_REQUIREMENT 1_
Answer these questions from the excerpt on Fed projections:
(a) Which way does the "slope of hope" on the GDP predictions graph point?
(b) Over how many years does the text question whether unemployment rates will remain stable?
(c) At what level does the Fed's long run inflation view stay?
_REQUIREMENT 2_
In the excerpt on Fed projections, shorten the paragraph that begins "You can almost hear them thinking" while keeping its main facts.
_REQUIREMENT 3_
Continue the commentary on Fed projections after its final sentence.

_EXCERPT_
- Opening Delimiter -

Okay, some of that last bit wasn’t fair, at least not fully.  There *are* some processes where until you do a critical amount of effort, the expected result doesn’t happen.  But textbook monetary policy isn’t supposed to be that way.

So, take a look at the above GDP predictions graph.  The “slope of hope” points downhill as the economy does not grow as quickly as they thought it would, given all of their efforts.

Unemp graph

The unemployment was similar, except here, they weren’t optimistic enough.  As it is, they expect unemployment to remain low for a long time, at about the levels that it is now.  Now, how likely is it for unemployment rates to remain stable for three years?  Not that likely.

PCE Inflation

You can almost hear them thinking, “Inflation will come back to 2%.  After all we’ve been so loose for so long.  There’s no way it should remain so low when we are creating credit left, right, up, down, forwards and backwards.”  But then, it doesn’t come — it always stays low.  Their long run view stays stubbornly at 2%, unlike other views where they let it drift, and that’s because 2% inflation is the religion of the Fed!  It is the Holy Received Goal, that proper monetary policy will create.

But sometimes they wonder, when it’s dark at night and quiet, “What would it take to create inflation?  What?”

FF graph

Finally, they all know that the Fed funds rate will rise.  It can’t stay low forever, can it?

- Closing Delimiter -

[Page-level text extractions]
- Opening Delimiter -

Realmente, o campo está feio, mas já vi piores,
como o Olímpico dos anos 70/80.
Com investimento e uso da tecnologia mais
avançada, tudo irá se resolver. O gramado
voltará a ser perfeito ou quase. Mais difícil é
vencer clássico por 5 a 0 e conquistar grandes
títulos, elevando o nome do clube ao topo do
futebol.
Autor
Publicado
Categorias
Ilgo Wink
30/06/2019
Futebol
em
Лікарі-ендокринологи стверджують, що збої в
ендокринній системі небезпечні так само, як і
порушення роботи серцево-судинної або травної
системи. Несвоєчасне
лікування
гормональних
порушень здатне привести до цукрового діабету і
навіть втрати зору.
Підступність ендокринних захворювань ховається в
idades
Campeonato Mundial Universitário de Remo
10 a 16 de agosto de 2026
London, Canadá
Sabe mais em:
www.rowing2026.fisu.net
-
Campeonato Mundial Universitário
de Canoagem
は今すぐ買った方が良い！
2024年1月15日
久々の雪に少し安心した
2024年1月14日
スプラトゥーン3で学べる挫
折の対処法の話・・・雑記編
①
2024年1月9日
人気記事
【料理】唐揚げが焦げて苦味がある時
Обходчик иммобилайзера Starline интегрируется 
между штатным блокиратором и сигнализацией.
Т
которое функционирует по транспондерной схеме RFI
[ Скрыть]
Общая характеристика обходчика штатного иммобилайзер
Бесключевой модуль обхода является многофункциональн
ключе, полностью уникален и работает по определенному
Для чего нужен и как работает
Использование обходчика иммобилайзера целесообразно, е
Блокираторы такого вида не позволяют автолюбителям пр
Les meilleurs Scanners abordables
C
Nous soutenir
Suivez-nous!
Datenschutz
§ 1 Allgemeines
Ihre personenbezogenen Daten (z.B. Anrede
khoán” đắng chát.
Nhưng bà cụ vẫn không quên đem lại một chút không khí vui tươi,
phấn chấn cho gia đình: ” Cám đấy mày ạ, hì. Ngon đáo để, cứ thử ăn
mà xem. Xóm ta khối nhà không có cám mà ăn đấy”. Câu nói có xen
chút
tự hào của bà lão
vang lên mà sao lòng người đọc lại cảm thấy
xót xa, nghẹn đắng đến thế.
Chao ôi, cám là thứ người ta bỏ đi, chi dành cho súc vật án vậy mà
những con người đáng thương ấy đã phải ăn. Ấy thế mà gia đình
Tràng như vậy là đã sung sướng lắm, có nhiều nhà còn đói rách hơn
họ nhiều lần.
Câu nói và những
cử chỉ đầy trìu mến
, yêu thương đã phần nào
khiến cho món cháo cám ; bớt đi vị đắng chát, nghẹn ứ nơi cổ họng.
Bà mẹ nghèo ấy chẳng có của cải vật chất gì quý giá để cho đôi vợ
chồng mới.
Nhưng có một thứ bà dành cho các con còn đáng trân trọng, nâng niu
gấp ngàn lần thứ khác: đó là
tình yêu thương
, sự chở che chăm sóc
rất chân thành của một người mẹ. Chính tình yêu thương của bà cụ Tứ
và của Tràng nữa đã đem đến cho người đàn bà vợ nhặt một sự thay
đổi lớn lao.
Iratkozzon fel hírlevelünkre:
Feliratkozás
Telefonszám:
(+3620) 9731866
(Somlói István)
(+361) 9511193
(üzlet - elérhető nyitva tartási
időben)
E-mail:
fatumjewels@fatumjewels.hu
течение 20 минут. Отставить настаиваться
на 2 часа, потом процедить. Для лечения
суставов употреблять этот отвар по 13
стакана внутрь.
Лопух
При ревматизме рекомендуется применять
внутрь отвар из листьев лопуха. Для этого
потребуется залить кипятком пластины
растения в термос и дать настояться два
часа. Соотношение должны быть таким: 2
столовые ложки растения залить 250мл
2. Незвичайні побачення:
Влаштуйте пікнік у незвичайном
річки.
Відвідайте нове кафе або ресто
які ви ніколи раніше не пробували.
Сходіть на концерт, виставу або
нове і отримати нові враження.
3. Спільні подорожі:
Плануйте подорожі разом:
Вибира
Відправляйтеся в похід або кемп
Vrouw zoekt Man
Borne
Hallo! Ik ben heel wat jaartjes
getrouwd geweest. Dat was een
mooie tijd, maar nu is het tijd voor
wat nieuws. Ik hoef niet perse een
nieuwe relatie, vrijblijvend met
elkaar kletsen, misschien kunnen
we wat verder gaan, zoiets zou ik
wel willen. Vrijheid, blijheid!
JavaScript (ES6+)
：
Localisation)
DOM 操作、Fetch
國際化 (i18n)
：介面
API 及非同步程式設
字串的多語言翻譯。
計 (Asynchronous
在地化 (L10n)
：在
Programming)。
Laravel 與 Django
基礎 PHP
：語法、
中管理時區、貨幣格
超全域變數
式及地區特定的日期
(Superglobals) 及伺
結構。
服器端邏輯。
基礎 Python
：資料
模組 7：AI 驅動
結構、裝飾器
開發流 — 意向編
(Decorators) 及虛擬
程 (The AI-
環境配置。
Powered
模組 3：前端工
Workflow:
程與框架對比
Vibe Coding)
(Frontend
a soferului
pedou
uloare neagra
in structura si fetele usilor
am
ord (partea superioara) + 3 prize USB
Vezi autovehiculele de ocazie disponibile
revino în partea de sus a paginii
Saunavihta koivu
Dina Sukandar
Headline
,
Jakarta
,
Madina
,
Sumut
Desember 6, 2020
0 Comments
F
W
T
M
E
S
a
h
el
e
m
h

- Closing Delimiter -

_WRITTEN RESPONSE 1_
(a) Downhill.
(b) Three years.
(c) 2%.

_WRITTEN RESPONSE 2_
The Fed expects inflation to return to 2% after its long period of loose policy and heavy credit creation, yet inflation always stays low. Its other long-run views are allowed to drift, but its inflation view holds at 2%, because that figure is the Fed's religion, the goal that proper monetary policy is supposed to create.

_WRITTEN RESPONSE 3_
Behind it all is the nagging worry: “Why doesn’t economic activity pick up?!  We’re doing everything we can short of doing a helicopter drop of money!  That has to be enough!  We don’t want to go to buying investment grade corporates or negative interest rates like that basket-case, the ECB, at least not yet.  C’mon grow! Grow!”

Note that for each quarter the FOMC has given its projections recently, they have thrown a quarter-percent tightening out the window.  That’s how overly optimistic they are in setting estimates of future policy.

Leave aside the fact that various risk assets in fixed income land are now flying.  High-yield isn’t doing badly, but emerging markets debt is taking off — note $EMB which has recently broken its 200-day moving average.

Conclusion

Bad theories beget bad policy tools, which in tern begets bad results.  The FOMC needs an overhaul of its theories, so that it stops creating speculative bubbles, and learns to be happy with an economy that just muddles along.  And who knows?  Give savers a fair rate of return, and maybe the economy will grow faster.